(Reuters) - New Jersey's fiscal 2013 revenue projections may be too optimistic as long-term liabilities continue to cloud the state's credit picture, Fitch Ratings said on Thursday.
"Fitch believes there is notable downside risk in New Jersey's revenue budget for fiscal 2013 due to the level of economic uncertainty and recent modest growth in actual revenues," the rating agency said in a statement.
An underperforming economy and disappointing tax collections would be blows to Governor Chris Christie, a Republican, who has trumpeted the state's comeback.
"This has nothing to do with the state's credit rating, which Fitch affirmed last week," Andy Pratt, a spokesman for the New Jersey Treasury, said in an email.
Some of the state's problems - in particular, pension funding issues - are "legacies of past administrations" that Christie, a possible presidential contender in 2016, has worked to address, Pratt said.
Other states may also find that the uncertain economic recovery strains their budgets. State tax collectors cranked out a 10th straight quarter of gains in the April-June period, but the overall 3 percent rise from a year earlier marked further slowing of revenue improvements, a study said Wednesday.
The warning by Fitch follows Tuesday's revision in the outlook for New Jersey's general obligation bonds to "negative" from "stable" by Standard & Poor's, which also cited optimistic revenue assumptions.
New Jersey's unemployment rate is the highest it has been since 1977, rising in August for the fifth straight month to 9.9 percent, state labor officials said on Thursday. The national unemployment rate was 8.1 percent in August.

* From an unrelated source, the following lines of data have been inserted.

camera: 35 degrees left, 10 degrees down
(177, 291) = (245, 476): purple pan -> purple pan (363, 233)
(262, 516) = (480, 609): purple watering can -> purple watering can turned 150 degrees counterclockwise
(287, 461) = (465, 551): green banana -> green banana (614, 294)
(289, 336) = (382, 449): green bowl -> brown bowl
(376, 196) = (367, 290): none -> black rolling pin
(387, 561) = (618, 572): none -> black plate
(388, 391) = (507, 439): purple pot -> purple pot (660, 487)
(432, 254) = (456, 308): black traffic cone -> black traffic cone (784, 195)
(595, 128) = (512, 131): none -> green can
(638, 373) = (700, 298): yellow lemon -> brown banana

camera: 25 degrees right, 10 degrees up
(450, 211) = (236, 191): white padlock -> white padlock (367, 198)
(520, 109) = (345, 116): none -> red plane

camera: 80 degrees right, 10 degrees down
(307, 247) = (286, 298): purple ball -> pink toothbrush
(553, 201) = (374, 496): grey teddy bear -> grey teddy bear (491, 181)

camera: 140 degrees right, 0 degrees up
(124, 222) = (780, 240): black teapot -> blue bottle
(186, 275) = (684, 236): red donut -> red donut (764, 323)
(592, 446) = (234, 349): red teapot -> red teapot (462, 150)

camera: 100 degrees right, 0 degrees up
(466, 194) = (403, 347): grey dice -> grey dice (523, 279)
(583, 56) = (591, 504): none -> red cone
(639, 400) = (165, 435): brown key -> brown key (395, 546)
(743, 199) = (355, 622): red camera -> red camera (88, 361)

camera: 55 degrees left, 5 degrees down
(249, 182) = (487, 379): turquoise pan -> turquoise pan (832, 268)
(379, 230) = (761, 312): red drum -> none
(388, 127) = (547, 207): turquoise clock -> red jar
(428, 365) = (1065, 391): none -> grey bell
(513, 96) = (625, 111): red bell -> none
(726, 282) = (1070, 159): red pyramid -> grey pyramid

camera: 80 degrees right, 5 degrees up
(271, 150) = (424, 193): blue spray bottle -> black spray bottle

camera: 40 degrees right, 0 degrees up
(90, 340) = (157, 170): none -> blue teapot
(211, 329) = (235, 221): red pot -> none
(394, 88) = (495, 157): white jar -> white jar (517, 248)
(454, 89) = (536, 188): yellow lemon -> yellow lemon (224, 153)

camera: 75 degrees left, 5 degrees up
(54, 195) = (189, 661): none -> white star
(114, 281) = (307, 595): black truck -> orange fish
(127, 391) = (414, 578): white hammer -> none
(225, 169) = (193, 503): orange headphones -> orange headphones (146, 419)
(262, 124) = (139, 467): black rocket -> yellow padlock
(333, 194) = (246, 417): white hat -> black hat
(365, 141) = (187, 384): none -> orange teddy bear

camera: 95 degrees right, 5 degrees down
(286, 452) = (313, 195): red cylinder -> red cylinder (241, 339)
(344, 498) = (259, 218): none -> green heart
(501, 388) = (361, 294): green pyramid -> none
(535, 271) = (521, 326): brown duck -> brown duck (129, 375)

The state does enjoy some strengths; its economy remains wealthy and diverse, Fitch said.
But should the economic and revenue recovery falter, the state will find it harder to deal with two major problems: its high debt and significant and growing unfunded pension and employee benefits, Fitch said.
Though legislation was enacted to curb the growth of these costs, "continued pension funding level deterioration is expected," the credit agency said.
The pension plan was 60.8 percent funded, on an aggregate basis, as of June 30, 2011. The total amount of debt outstanding was 7.8 percent of preliminary 2011 personal income, as of June 30, 2012, Fitch said.
"When combined with the unfunded pension obligations, this figure increases to 16.3 percent, well above the 6.6 percent median for states rated by Fitch," the credit agency said.